Yuri's son Valery (28 May 1911 - 17 April 2010), became a sharpshooter and writer of note. He was nicknamed "nenuni sonja" (grand-son of four-eyes). While in Korea, the Japanese who knew of his hunting prowess showed him a photograph and offered a 10000 yen bounty for hunting a rebel who lived in the forests. Being sympathetic to the local Koreans, he declined to take it up and many years later he realized that the Japanese target had been none other than Kim Il Sung. Valery was also arrested and sent to the Gulags in 1946 but he survived and was released in 1955 after Stalin's death after which he went to live in Magadan. His wife and son had escaped to southern Korea and then emigrated to Canada. He became a writer and wrote several novels and a biographical account of the family in From the crusades to Gulag and beyond (2007). Yuri's daughters Victoria and Muza moved to the United States of America and Chile. Victoria, noted for wearing earrings made from tiger claws, published a book of her poems.

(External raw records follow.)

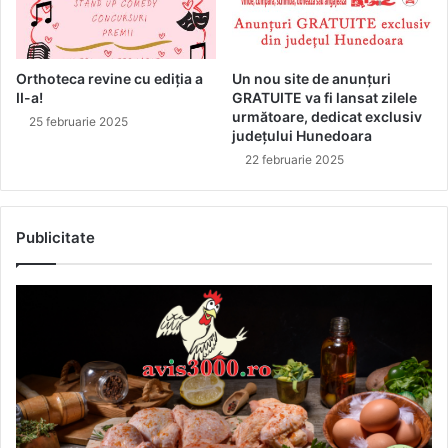
Orthoteca revine cu ediția a
Un nou site de anunțuri
II-a!
GRATUITE va fi lansat zilele
următoare, dedicat exclusiv
25 februarie 2025
județului Hunedoara
22 februarie 2025
Publicitate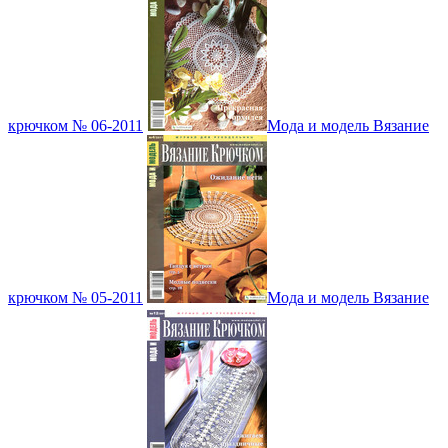
крючком № 06-2011
Мода и модель Вязание
крючком № 05-2011
Мода и модель Вязание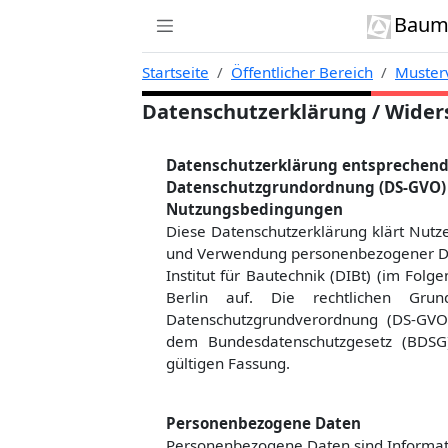
Zur Navigation links springen
Zum Inhalt springen
Zum Kontext rechts springen
Baumi
Startseite
Öffentlicher Bereich
Musterv
Datenschutzerklärung / Wider
Datenschutzerklärung entsprechend
Datenschutzgrundordnung (DS-GVO) 
Nutzungsbedingungen
Diese Datenschutzerklärung klärt Nut
und Verwendung personenbezogener Dat
Institut für Bautechnik (DIBt) (im Fol
Berlin auf. Die rechtlichen Gru
Datenschutzgrundverordnung (DS-GVO)
dem Bundesdatenschutzgesetz (BDSG
gültigen Fassung.
Personenbezogene Daten
Personenbezogene Daten sind Informatio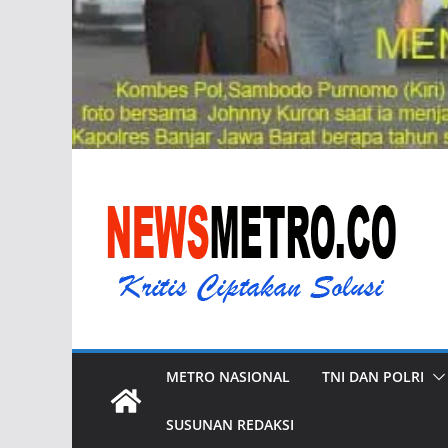
METRO NASIONAL
TNI DAN POLRI
SUSUNAN REDAKSI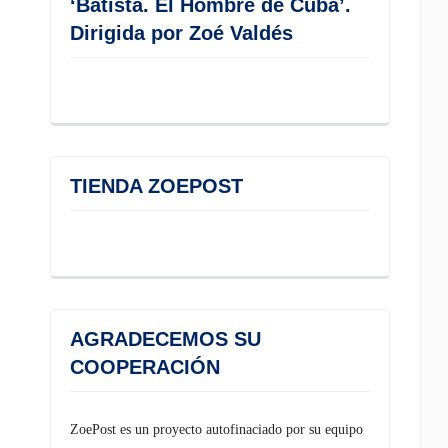
‘Batista. El Hombre de Cuba’.
Dirigida por Zoé Valdés
TIENDA ZOEPOST
AGRADECEMOS SU
COOPERACIÓN
ZoePost es un proyecto autofinaciado por su equipo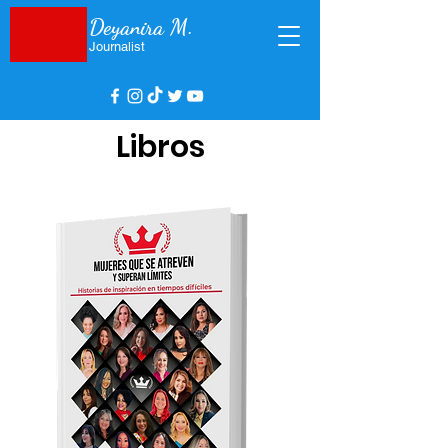
Deyanira M.
Journalist
Libros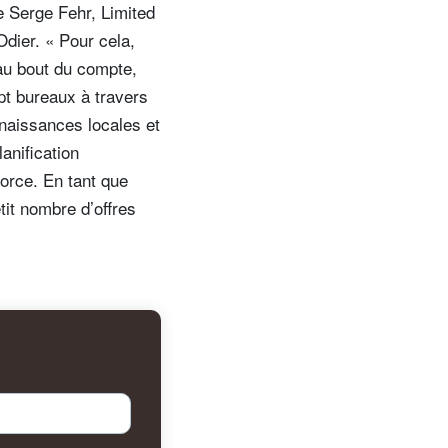
me Serge Fehr, Limited
dier. « Pour cela,
 au bout du compte,
pt bureaux à travers
naissances locales et
anification
force. En tant que
it nombre d’offres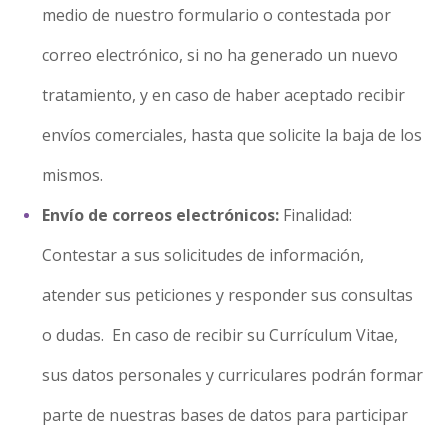
medio de nuestro formulario o contestada por
correo electrónico, si no ha generado un nuevo
tratamiento, y en caso de haber aceptado recibir
envíos comerciales, hasta que solicite la baja de los
mismos.
Envío de correos electrónicos:
Finalidad:
Contestar a sus solicitudes de información,
atender sus peticiones y responder sus consultas
o dudas. En caso de recibir su Currículum Vitae,
sus datos personales y curriculares podrán formar
parte de nuestras bases de datos para participar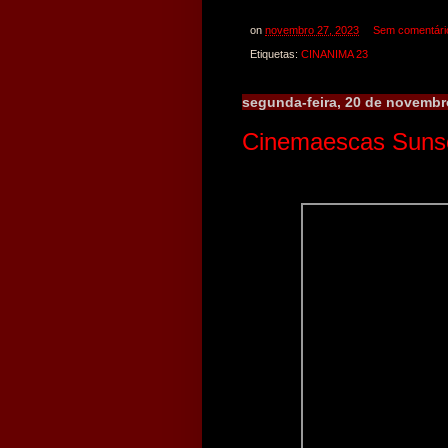
on
novembro 27, 2023
Sem comentári
Etiquetas:
CINANIMA 23
segunda-feira, 20 de novembr
Cinemaescas Suns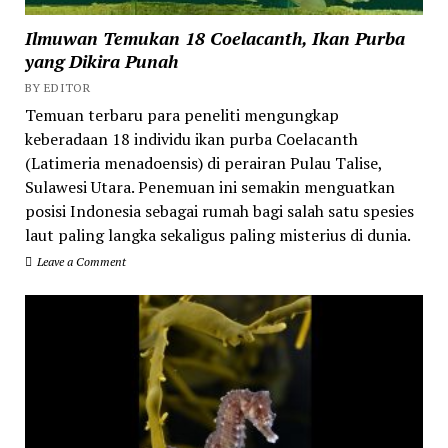
Ilmuwan Temukan 18 Coelacanth, Ikan Purba
yang Dikira Punah
BY EDITOR
Temuan terbaru para peneliti mengungkap
keberadaan 18 individu ikan purba Coelacanth
(Latimeria menadoensis) di perairan Pulau Talise,
Sulawesi Utara. Penemuan ini semakin menguatkan
posisi Indonesia sebagai rumah bagi salah satu spesies
laut paling langka sekaligus paling misterius di dunia.
Leave a Comment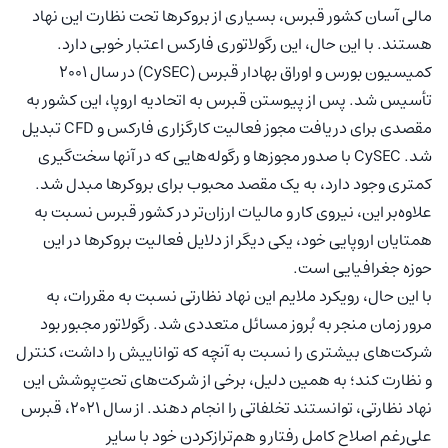
مالی آسان کشور قبرس، بسیاری از بروکرها تحت نظارت این نهاد
هستند. با این حال، این رگولاتوری فارکس اعتبار خوبی دارد.
کمیسیون بورس و اوراق بهادار قبرس (CySEC) در سال ۲۰۰۱
تأسیس شد. پس از پیوستن قبرس به اتحادیه اروپا، این کشور به
مقصدی برای دریافت مجوز فعالیت کارگزاری فارکس و CFD تبدیل
شد. CySEC با صدور مجوز‌ها و رگوله‌هایی که در آنها سخت‌گیری
کمتری وجود دارد، به یک مقصد محبوب برای بروکرها مبدل شد.
علاوه‌بر این، نیروی کار و مالیات ارزان‌تر در کشور قبرس نسبت به
همتایان اروپایی خود، یکی دیگر از دلایل فعالیت بروکرها در این
حوزه جغرافیایی است.
با این حال، رویکرد ملایم این نهاد نظارتی نسبت به مقررات، به
مرور زمان منجر به بُروز مسائل متعددی شد. رگولاتور مجبور بود
شرکت‌های بیشتری را نسبت به آنچه که تواناییش را داشت، کنترل
و نظارت کند؛ به‌ همین دلیل، برخی از شرکت‌های تحتِ‌پوشش این
نهاد نظارتی، توانستند تخلفاتی را انجام دهند. از سال ۲۰۲۱، قبرس
علی‌رغم اصلاح کامل رفتار و هم‌ترازکردن خود با سایر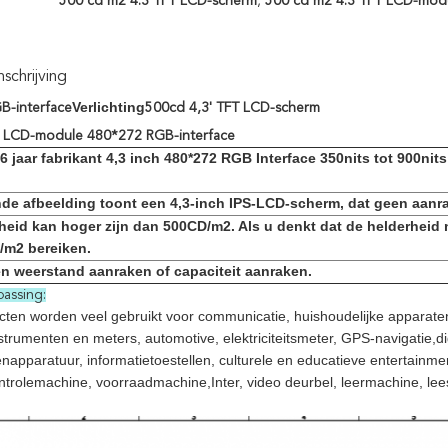
500 cd m2 4.3 TFT LCD-scherm
,
500 cd m2 4.3 TFT LCD-mod
chrijving
Verlichting
B-interface
500cd 4,3' TFT LCD-scherm
FT LCD-module 480*272 RGB-interface
 jaar fabrikant 4,3 inch 480*272 RGB Interface 350nits tot 900n
de afbeelding toont een 4,3-inch IPS-LCD-scherm, dat geen aanra
heid kan hoger zijn dan 500CD/m2. Als u denkt dat de helderheid
/m2 bereiken.
 weerstand aanraken of capaciteit aanraken.
assing:
ten worden veel gebruikt voor communicatie, huishoudelijke apparaten
trumenten en meters, automotive, elektriciteitsmeter, GPS-navigatie,dig
apparatuur, informatietoestellen, culturele en educatieve entertainm
trolemachine, voorraadmachine,Inter, video deurbel, leermachine, le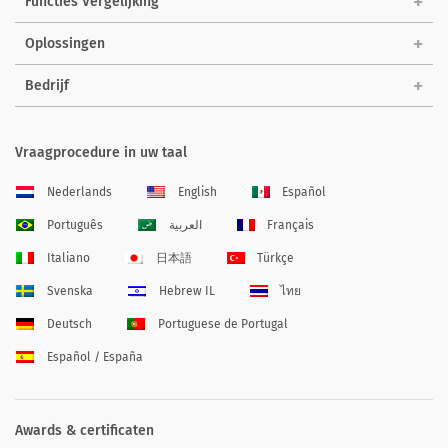
Functies Vergelijking
Oplossingen
Bedrijf
Vraagprocedure in uw taal
Nederlands
English
Español
Português
العربية
Français
Italiano
日本語
Türkçe
Svenska
Hebrew IL
ไทย
Deutsch
Portuguese de Portugal
Español / España
Awards & certificaten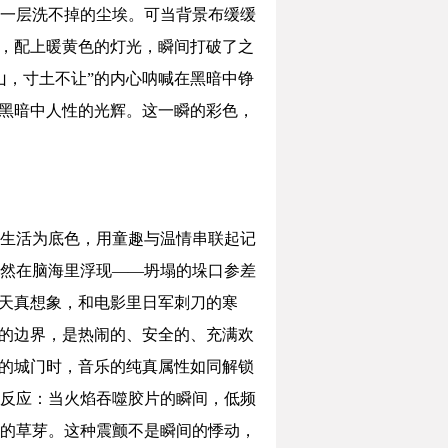
一层洗不掉的尘埃。可当背景布缓缓
彩，配上暖黄色的灯光，瞬间打破了之
山，寸土不让”的内心呐喊在黑暗中铮
是黑暗中人性的光辉。这一瞬的彩色，
生活为底色，用童趣与温情串联起记
然在脑海里浮现——坍塌的垛口参差
的天真想象，和电影里日军刺刀的寒
里的边界，是热闹的、安全的、充满欢
破的城门时，音乐的纯真属性如同解锁
反应：当火焰吞噬胶片的瞬间，低频
的草芽。这种震颤不是瞬间的悸动，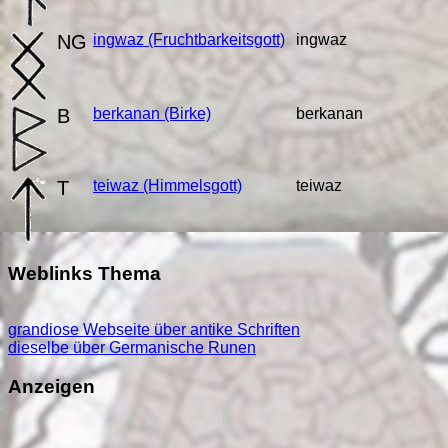
NG
ingwaz
(Fruchtbarkeitsgott)
ingwaz
B
berkanan
(Birke)
berkanan
T
teiwaz
(Himmelsgott)
teiwaz
Weblinks Thema
grandiose Webseite über antike Schriften
dieselbe über Germanische Runen
Anzeigen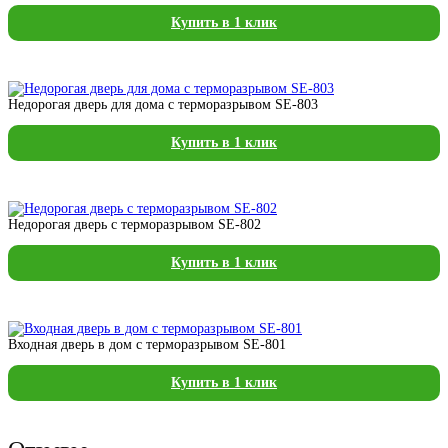
Купить в 1 клик
Недорогая дверь для дома с терморазрывом SE-803
Купить в 1 клик
Недорогая дверь с терморазрывом SE-802
Купить в 1 клик
Входная дверь в дом с терморазрывом SE-801
Купить в 1 клик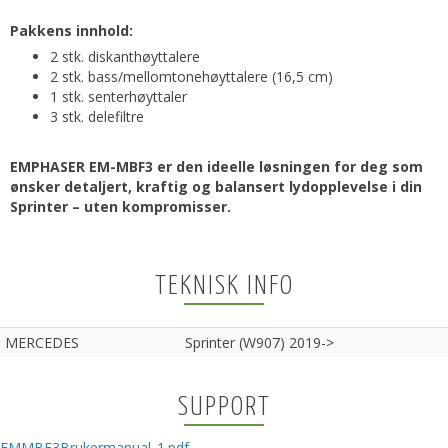
Pakkens innhold:
2 stk. diskanthøyttalere
2 stk. bass/mellomtonehøyttalere (16,5 cm)
1 stk. senterhøyttaler
3 stk. delefiltre
EMPHASER EM-MBF3 er den ideelle løsningen for deg som
ønsker detaljert, kraftig og balansert lydopplevelse i din
Sprinter – uten kompromisser.
TEKNISK INFO
MERCEDES
Sprinter (W907) 2019->
SUPPORT
EMMBF3Brukermanual_1.pdf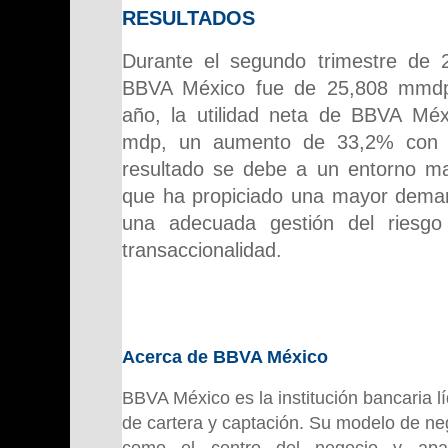
RESULTADOS
Durante el segundo trimestre de 2
BBVA México fue de 25,808 mmdp.
año, la utilidad neta de BBVA Mé
mdp, un aumento de 33,2% con r
resultado se debe a un entorno m
que ha propiciado una mayor demand
una adecuada gestión del riesgo
transaccionalidad.
Acerca de BBVA México
BBVA México es la institución bancaria l
de cartera y captación. Su modelo de neg
como el centro del negocio y apa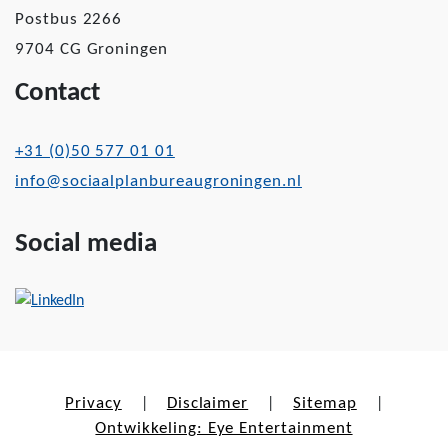
Postbus 2266
9704 CG Groningen
Contact
+31 (0)50 577 01 01
info@sociaalplanbureaugroningen.nl
Social media
Privacy
Disclaimer
Sitemap
|
|
|
Ontwikkeling: Eye Entertainment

Yuri's son Arseny (1914–1978) escaped to southern Korea and because he knew Korean, Japanese, Russian and English, he was recruited by the Americans and became a CIA operative who went by the name of Andy Brown. As many of his agents got caught and executed in Korea, he was suspected to be a mole and dismissed.

== Legacy ==
A statue to Michał Jankowski made by O.S. Kulesh was unveiled on September 15, 1991 in the village of Bezverkhovo, Primorsky Krai. Numerous species are named after the Jankowskis including Emberiza jankowksii described by the Polish ornithologist Taczanowski, Cygnus columbianus jankowskyi described by Russian ornithologist Alpheraky, and Pica pica jankowksi described by Boris Stegmann. Jankowski senior sent many of his lepidoptera to Charles Oberthür. Insects carrying the family name include Xanthocosmia jankowksi, Spilosoma jankowksi, Marumba jankowksii, and Carabus jankowksii. There are also plants like Alpinia jankowski. A moth Olene olga is named after his second wife Olga Lukinichna Yankovskaya. A large number of insects were also collected by the oldest son Alexander between 1937 and 1940 and many are in the Smithsonian Institution collections. A cranefly Prionolabis yankovskyana was named after him by C.P. Alexander.